Leading enterprises are responding to the governance challenge by building control towers that unify oversight across finance, HR, legal, procurement and technology workflows. FedEx, for instance, is leveraging ServiceNow to create a digital backbone that orchestrates millions of workflows spanning hire-to-retire, service-to-pay and ship-to-collect processes. By layering an AI Control Tower on top, the company aims to ensure its agentic AI implementations remain responsible, secure and trustworthy, even as they scale to support complex global operations and supply chains. This model reflects a broader shift away from scattered, department-level automation toward interconnected enterprise AI governance. Instead of letting agents proliferate in silos, organizations centralize monitoring, policy enforcement and exception handling. The result is a more controlled path to productivity gains: enterprises can move faster while still meeting risk, compliance and reliability expectations.

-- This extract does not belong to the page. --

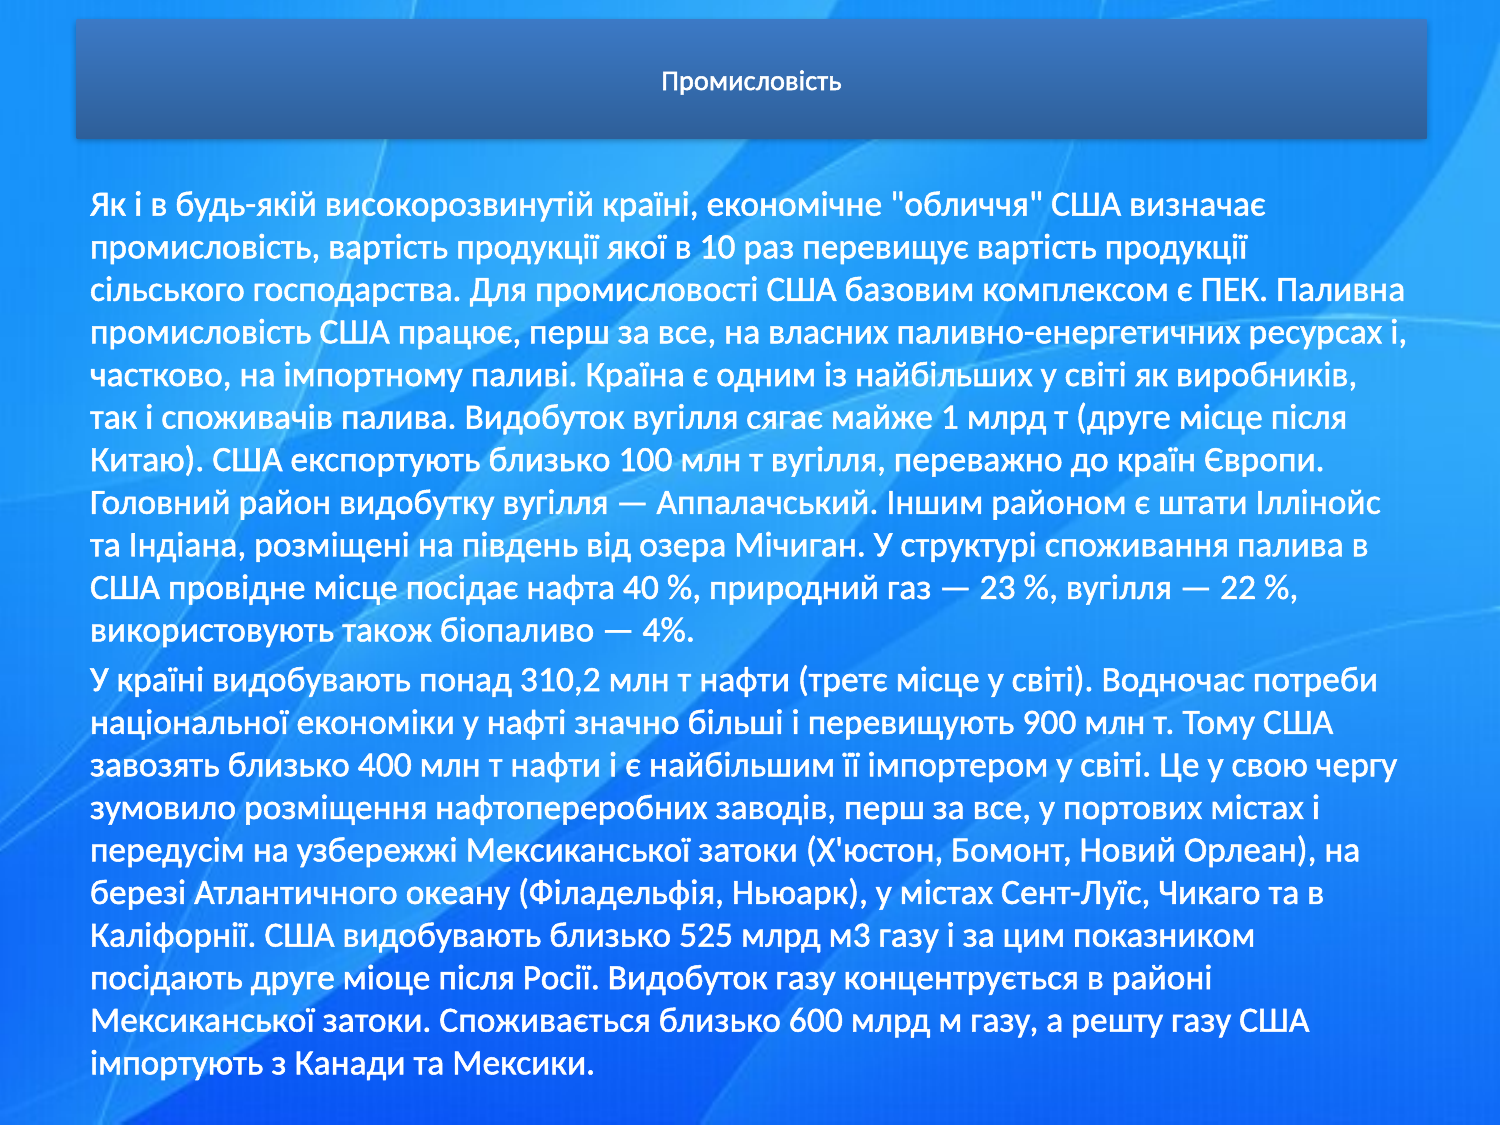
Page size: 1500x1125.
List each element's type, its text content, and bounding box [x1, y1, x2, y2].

title Промисловість [76, 19, 1427, 139]
list Як і в будь-якій високорозвинутій країні, економічне "обличчя" США визначає промисловість, вартість продукції якої в 10 раз перевищує вартість продукції сільського господарства. Для промисловості США базовим комплексом є ПЕК. Паливна промисловість США працює, перш за все, на власних паливно-енергетичних ресурсах і, частково, на імпортному паливі. Країна є одним із найбільших у світі як виробників, так і споживачів палива. Видобуток вугілля сягає майже 1 млрд т (друге місце після Китаю). США експортують близько 100 млн т вугілля, переважно до країн Європи. Головний район видобутку вугілля — Аппалачський. Іншим районом є штати Іллінойс та Індіана, розміщені на південь від озера Мічиган. У структурі споживання палива в США провідне місце посідає нафта 40 %, природний газ — 23 %, вугілля — 22 %, використовують також біопаливо — 4%. У країні видобувають понад 310,2 млн т нафти (третє місце у світі). Водночас потреби національної економіки у нафті значно більші і перевищують 900 млн т. Тому США завозять близько 400 млн т нафти і є найбільшим її імпортером у світі. Це у свою чергу зумовило розміщення нафтопереробних заводів, перш за все, у портових містах і передусім на узбережжі Мексиканської затоки (Х'юстон, Бомонт, Новий Орлеан), на березі Атлантичного океану (Філадельфія, Ньюарк), у містах Сент-Луїс, Чикаго та в Каліфорнії. США видобувають близько 525 млрд м3 газу і за цим показником посідають друге міоце після Росії. Видобуток газу концентрується в районі Мексиканської затоки. Споживається близько 600 млрд м газу, а решту газу США імпортують з Канади та Мексики. [75, 172, 1425, 1106]
picture [0, 0, 1500, 1125]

Why Most Enterprises Aren't Ready for Agentic AI—and How to Close the Gap

Closing the Readiness Gap: Governance, Simplification and Visibility

The gap between AI implementation readiness and technology maturity stems less from algorithms and more from organizational design. Experiences from large enterprises show that simplification—such as driving platforms closer to out-of-the-box configurations and reducing technical debt—dramatically improves upgrade velocity and makes new AI features easier to consume. In parallel, enterprises must invest in enterprise AI governance frameworks, including sandboxed runtimes, policy engines and AI control towers that provide end-to-end visibility into agent behavior. Monitoring tools should track not only outcomes but also the paths agents take across systems, enabling rapid rollback and continuous improvement. Finally, workflows and customer journeys must be redesigned with agents in mind, ensuring they can act across systems through well-governed APIs. Enterprises that tackle these governance, control and architectural issues now will be best positioned to turn agentic AI from a risky experiment into a durable competitive advantage.